Cuando el algoritmo se convierte en camino: Inteligencia artificial, inclusión y la promesa aún incumplida de la equidad digital
- Jorge Alberto Hidalgo Toledo
- 7 jun
- 3 Min. de lectura

Por: Dr. Jorge Alberto Hidalgo Toledo, Human & Nonhuman Communication Lab, Facultad de Comunicación, Universidad Anáhuac México
En un mundo donde el 1% de la población concentra más riqueza que el 95% restante, hablar de tecnología como motor de inclusión parece, a primera vista, una ironía disfrazada de promesa. Y sin embargo, es precisamente en esa paradoja donde la inteligencia artificial encuentra su reto más grande: no en su capacidad de simular el lenguaje humano o resolver ecuaciones complejas, sino en su posibilidad de reequilibrar el mapa desigual de oportunidades que define nuestro presente.
Porque si bien el algoritmo puede predecir, diagnosticar o generar contenido, aún no ha aprendido a ver con claridad aquello que no está conectado. Hoy, más de 2.600 millones de personas siguen excluidas de la red. No son datos, son ausencias: cuerpos sin conectividad, voces sin eco, comunidades sin acceso al nuevo lenguaje del poder.
Topografías digitales de la desigualdad
Apoorve Dubey en su artículo "AI can boost digital inclusion and drive growth" plantea con claridad el dilema: sin infraestructura, sin alfabetización digital, sin políticas públicas robustas, la inteligencia artificial corre el riesgo de convertirse en el lenguaje exclusivo de quienes ya han sido privilegiados. ¿De qué sirve un chatbot que traduce en tiempo real si nadie del otro lado puede encender un dispositivo? ¿De qué sirve un algoritmo que predice cultivos si los agricultores siguen sin señal?
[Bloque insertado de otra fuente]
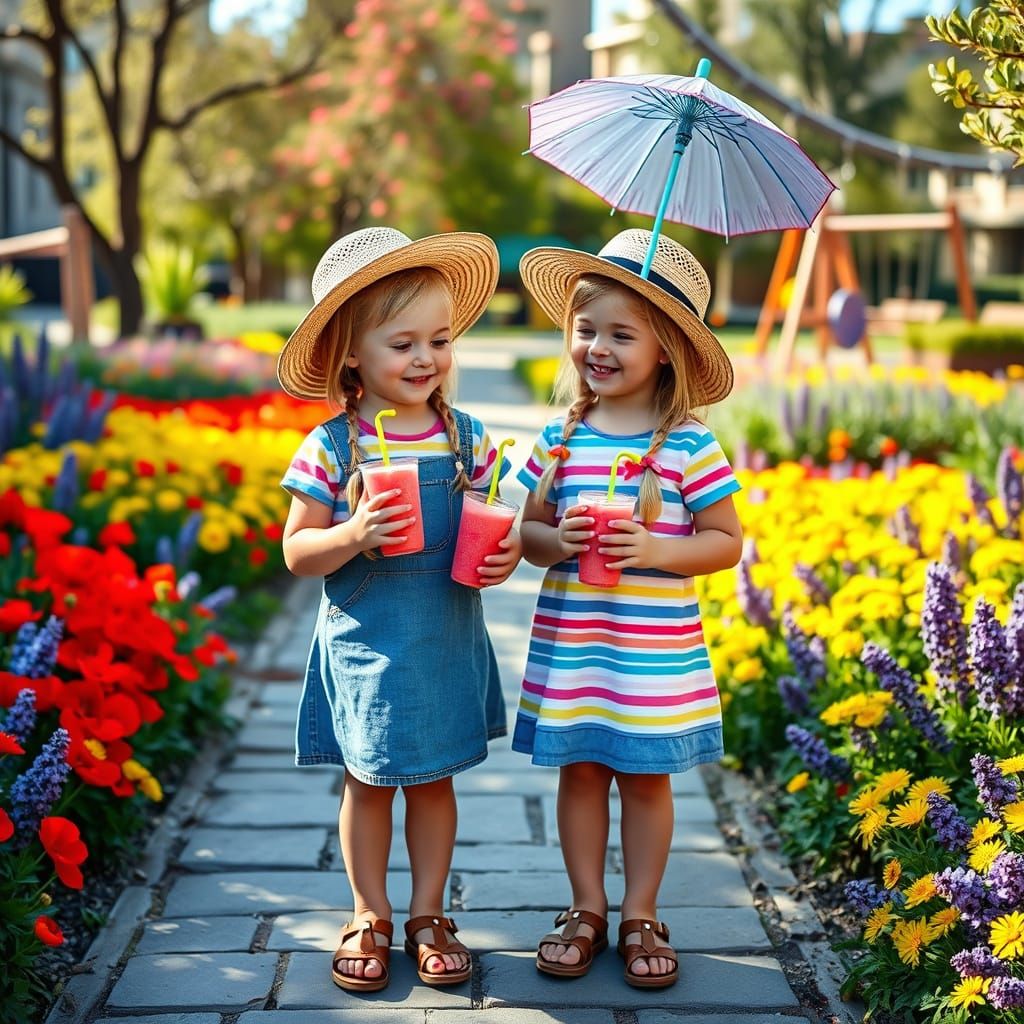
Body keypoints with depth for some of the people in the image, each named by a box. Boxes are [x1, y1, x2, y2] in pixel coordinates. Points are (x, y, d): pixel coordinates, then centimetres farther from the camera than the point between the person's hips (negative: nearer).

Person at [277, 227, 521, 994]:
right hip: (364, 646, -2)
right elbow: (297, 552, -6)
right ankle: (370, 918, 28)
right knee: (368, 782, 10)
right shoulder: (332, 447, -9)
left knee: (434, 780, 13)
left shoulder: (466, 440, -1)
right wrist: (351, 537, -25)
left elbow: (494, 530, 7)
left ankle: (429, 915, 30)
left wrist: (506, 557, -15)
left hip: (447, 643, 2)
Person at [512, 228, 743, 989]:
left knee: (646, 776, 9)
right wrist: (555, 542, -15)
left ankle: (641, 917, 24)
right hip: (569, 642, 3)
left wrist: (654, 550, -20)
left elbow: (727, 542, -5)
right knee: (580, 771, 11)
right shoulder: (560, 439, 2)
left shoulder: (688, 445, -8)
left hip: (654, 647, -2)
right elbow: (527, 530, 7)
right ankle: (587, 910, 27)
En su "Antropología de la modernidad", Bruno Latour ya advertía que toda innovación tecnológica, lejos de ser neutral, reconfigura relaciones de poder. La IA, por tanto, no es un mero instrumento: es un nuevo espacio simbólico desde el cual se redefine quién participa, quién decide y quién queda relegado a la periferia de la historia.
Dubey recuerda que un incremento del 10% en el acceso a banda ancha puede elevar el PIB de los países en desarrollo hasta en 1.4%. Pero los datos no son suficiente. Lo que se necesita es una voluntad ético-política que entienda que cada línea de código puede ser también una línea de exclusión o de justicia, dependiendo de quién la escribe, para qué y con qué propósito.
Tecnología sin comunidad es simulacro
El crecimiento exponencial de la IA —de 20% en 2017 a 78% en 2025— no es en sí mismo un signo de progreso. Como diría McLuhan, el medio que más amplifica también puede ser el que más aliena. La tecnología que no escucha a las comunidades es solo una simulación de futuro. Y la IA que no considera el contexto cultural, económico y político de los usuarios a quienes promete servir, termina por convertirse en un espejo opaco.
El EDISON Alliance muestra caminos posibles: infraestructura móvil, centros de aprendizaje localizados, alianzas multisectoriales. Pero la pregunta persiste: ¿puede un modelo algorítmico, entrenado en el consumo de los hiperconectados, atender las necesidades de quienes aún esperan ser conectados?
Ética algorítmica, o el arte de construir puentes
No basta con regular el uso de datos. Es necesario preguntarse también por la estructura misma del conocimiento que los sistemas aprenden. Si el entrenamiento de los modelos reproduce los sesgos de género, raza o geopolítica —como demuestran los estudios recientes sobre discriminación algorítmica—, ¿cuál es el horizonte ético de una IA que solo refleja las asimetrías del pasado?
Dubey propone medidas claras: transparencia, rendición de cuentas, interoperabilidad, apoyo a modelos de código abierto. Pero hay algo más profundo en juego. No se trata solo de evitar el daño, sino de imaginar activamente formas tecnológicas que construyan comunidad, dignidad y sentido compartido. Como planteó Martha Nussbaum, la justicia no puede pensarse sin emociones, sin humanidad, sin narrativas que nos incluyan a todos.
Una IA verdaderamente inclusiva no será aquella que simplemente conecte a los desconectados, sino la que permita a todos imaginar, narrar y construir su lugar en el mundo digital sin ser reducidos a variables. Porque más allá de la eficiencia, lo que está en juego es si el futuro será un espacio donde caben todas las historias humanas o solo aquellas que los modelos consideran relevantes.
Y en esa decisión —casi invisible, casi técnica— se juega nada menos que el alma política de nuestra época. ¿Queremos una inteligencia artificial que optimice el mundo tal como es, o una que lo rehaga con todos dentro?